La vulgata, diffusa dallo stesso protagonista, narra che Howard Schultz – presidente emerito di Starbucks - arrivò a Milano nel 1983, innamorandosi dei caffè meneghini. “Sono stato sedotto dall'aroma e dalla vita che vi si respirava, dal senso di comunità che si viveva in questi bar” racconta lui stesso. È stata una folgorazione che lo ha guidato nel suo cammino con Starbucks (la catena di caffetterie aperta dal 1971), per infondere ai suoi locali quel potere aggregativo. E così è stato: chiunque abbia preso un frappuccino nelle cup con la sirena verde, avrà goduto probabilmente anche del wi-fi libero, del divano per sfogliare un giornale, lavorare al computer o solo riposare un po'.

Un bagno di umiltà
“Non vogliamo insegnare niente a nessuno” ha esordito Giampaolo Grosso, general manager del locale di Milano, quasi a mettere le mani avanti viste le polemiche che il tema caffè porta con sé (polemiche affrontate e sciolte già diverso tempo fa), “solo condividere esperienze diverse rispetto al caffè”. Starbucks non pretende di sostituire il classico espresso consumato al bancone ma far conoscere nuove potenzialità del caffè, puntando su diversi modi di fruizione e preparazione, tenendo saldi il rispetto e la profonda ammirazione (a più riprese dichiarati) per tutto quanto è italiano. “Mi sento italiano” azzarda a un certo punto Schultz, che continua: “non so cosa vi aspettiate da questo locale, ma forse non questo”. Questo, è un'incredibile stabilimento che ricorda da vicino la Fabbrica di cioccolato immaginata da Tim Burton, con tubi di rame e altri trasparenti che si rincorrono sul soffitto e in cui scorrono i chicchi di caffè. “Un sogno che si realizza” lodefinisce emozionato Schultz “ritornare dove tutto ha avuto inizio, dove ho assaggiato la prima tazzina di caffè”. Quella che ha acceso la scintilla che ha portato Starbucks in 78 paesi nel mondo ridefinendo il modo di consumare il caffè. Sono dovuti passare 10 anni (e tantissimi opening) prima di iniziare a pensare che quel sogno - “la somma di tutti i miei sogni” lo chiama – poteva essere realizzato. E così è stato. La tanto attesa Roastery italiana, sarà presentata come omaggio alla città, durante uno spettacolo sulla storia di Howard Schultz, in collaborazione con il Comune di Milano e l’Accademia Teatro alla Scala. Le tappe future saranno poi New York, Chicago, Tokyo.

▶ DATI FORNITI

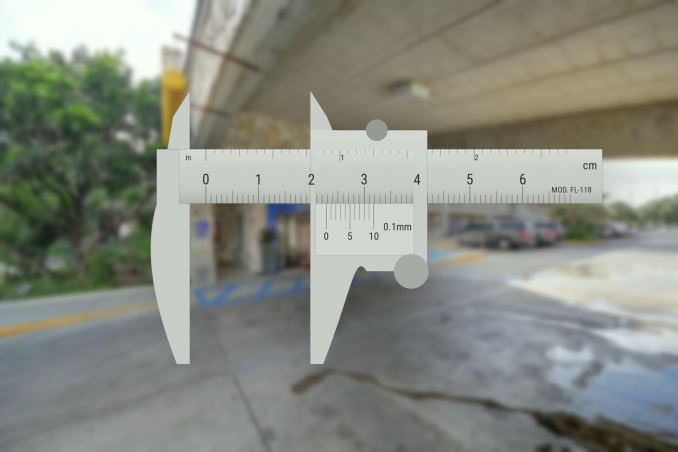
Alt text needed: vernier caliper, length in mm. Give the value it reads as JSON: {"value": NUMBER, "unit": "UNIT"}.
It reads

▶ CONSEGNE
#1 Sostituisci "frappuccino" con "cappuccino" e riscrivi il brano su Starbucks a Milano dalla parte che inizia con le parole contenenti "La vulgata, diffusa" e termina con "riposare un po'.".
#2 Riprendi il brano su Starbucks a Milano e proseguilo oltre la sua ultima frase.

▶ SOLUZIONI DEGLI ESERCIZI
#1
La vulgata, diffusa dallo stesso protagonista, narra che Howard Schultz – presidente emerito di Starbucks - arrivò a Milano nel 1983, innamorandosi dei caffè meneghini. “Sono stato sedotto dall'aroma e dalla vita che vi si respirava, dal senso di comunità che si viveva in questi bar” racconta lui stesso. È stata una folgorazione che lo ha guidato nel suo cammino con Starbucks (la catena di caffetterie aperta dal 1971), per infondere ai suoi locali quel potere aggregativo. E così è stato: chiunque abbia preso un cappuccino nelle cup con la sirena verde, avrà goduto probabilmente anche del wi-fi libero, del divano per sfogliare un giornale, lavorare al computer o solo riposare un po'.

#2
Le Reserve
Quasi 30mila caffetterie nel mondo, 350mila dipendenti (ops partners), e sole tre Reserve Roastery, torrefazioni, boutique del caffè, vetrine di tutte le potenzialità del gruppo. Insomma locali di categoria superiore in cui non solo si serve caffè in mille varianti, ma lo si tosta al momento e si offre ai clienti un'esperienza approfondita sulla bevanda, grazie a personale preparatissimo, pronto a dare informazioni e spiegazioni per accompagnare l'assaggio nel migliore modo possibile. “Quando 4 anni fa abbiamo aperto il primo Reserve Roastery a Seattle” racconta “mi sono ispirato proprio a Willy Wonka: lui mi ha dato l'idea di un ambiente che portasse le persone in un luogo diverso, in cui vivere l'esperienza multisensoriale del caffè”. Dopo l'apertura di Shanghai, un anno e mezzo fa, ha capito che era giunto il momento di tornare dove tutto aveva avuto origine. “Sono venuto a Milano moltissime volte in questi anni” racconta ancora, aggiungendo: “avrò visto oltre 50 location prima di trovare questa”. L'edificio che ospitava le poste e prima ancora la Borsa Valori di piazza Cordusio. In una parte di città che sta diventando uno dei centri del lifestyle milanese, a pochi passi dal Duomo, Galleria Vittorio Emanuele II e il Teatro alla Scala. In molti già giurano: quello di Milano è uno Starbucks molto più bello di quello aperto a Seattle...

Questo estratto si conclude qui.